Kirsten Stolle examines the global influence of chemical companies on our food supply and explores the connection between corporate interests and public health. Using post-WWII America as her stage, Stolle’s collages, drawings and site-responsive installations investigate corporate propaganda, environmental politics and biotechnology.
In her debut exhibition at NOME, the artist presents two bodies of work: “Monsanto Intervention,” a series of redacted and collaged Monsanto Chemical Company magazine advertisements; and “Animal Pharm,” collages responding to the controversial use of genetic modification in animals by the pharmaceutical industry.
Using source materials such as 20th century medical books, agricultural catalogs and mid-century magazine advertisements, Stolle’s collages confront industry narratives. In “Monsanto Intervention,” Stolle reconstructs post-war magazine advertisements to reframe company messaging and reveal true agendas. Her altered, and often poetic texts, also hint at historical events, their blacked-out omissions recalling official documents redacted by the US government.
Playing off George Orwell’s dystopian fable Animal Farm, the “Animal Pharm” collages critique the use of genetic engineering to produce pharmaceuticals within host animals. Stolle’s cut-outs of medical equipment and agricultural imagery, suggest odd yet nearly believable environments. Engaged in uncovering the role of corporate influence on our health, Stolle’s work invites attention and offers an opportunity for considered dialogue.

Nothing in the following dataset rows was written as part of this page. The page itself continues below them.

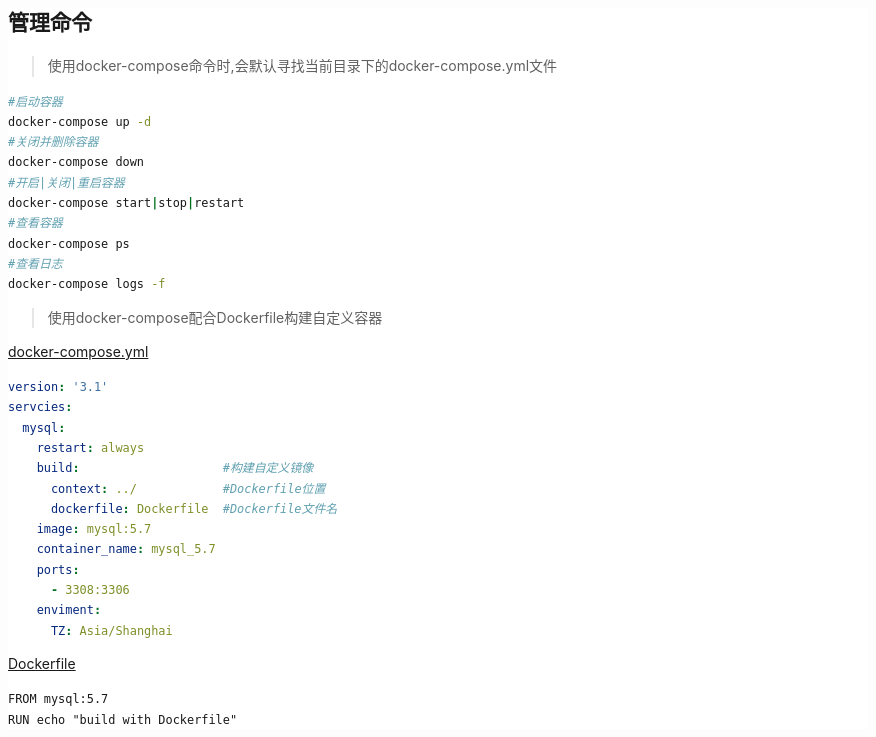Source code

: ## 管理命令

> 使用docker-compose命令时,会默认寻找当前目录下的docker-compose.yml文件

```sh
#启动容器
docker-compose up -d
#关闭并删除容器
docker-compose down
#开启|关闭|重启容器
docker-compose start|stop|restart
#查看容器
docker-compose ps
#查看日志
docker-compose logs -f
```

> 使用docker-compose配合Dockerfile构建自定义容器

[docker-compose.yml]()

```yml
version: '3.1'
servcies:
  mysql:
    restart: always
    build:                    #构建自定义镜像
      context: ../            #Dockerfile位置
      dockerfile: Dockerfile  #Dockerfile文件名
    image: mysql:5.7
    container_name: mysql_5.7
    ports:
      - 3308:3306
    enviment:
      TZ: Asia/Shanghai
```

[Dockerfile]()

```
FROM mysql:5.7
RUN echo "build with Dockerfile"
```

Kirsten Stolle (b. 1967, Massachusetts) is a visual artist working in collage, drawing and site-responsive installation. Her research-based practice is grounded in the investigation of corporate and government propaganda, environmental politics and biotechnology. Her work is included in the collections of the San Jose Museum of Art, CA, the Minneapolis Institute of Art, MN, and the Crocker Art Museum, CA. Select US solo exhibitions include the Southeastern Center for Contemporary Art, NC, The Turchin Center for the Visual Art, NC and Dolby Chadwick Gallery, CA. Her work has been published in Poetry Magazine, Made in Mind, SLICE, Spolia Literary Magazine, New American Paintings, among others. She currently lives and works in Marshall, North Carolina, USA.
Founded in 2015, NOME operates between art, politics, and technology. By exploring the nodes of entanglements between these fields, NOME aims to raise critical awareness of the crucial issues facing our age.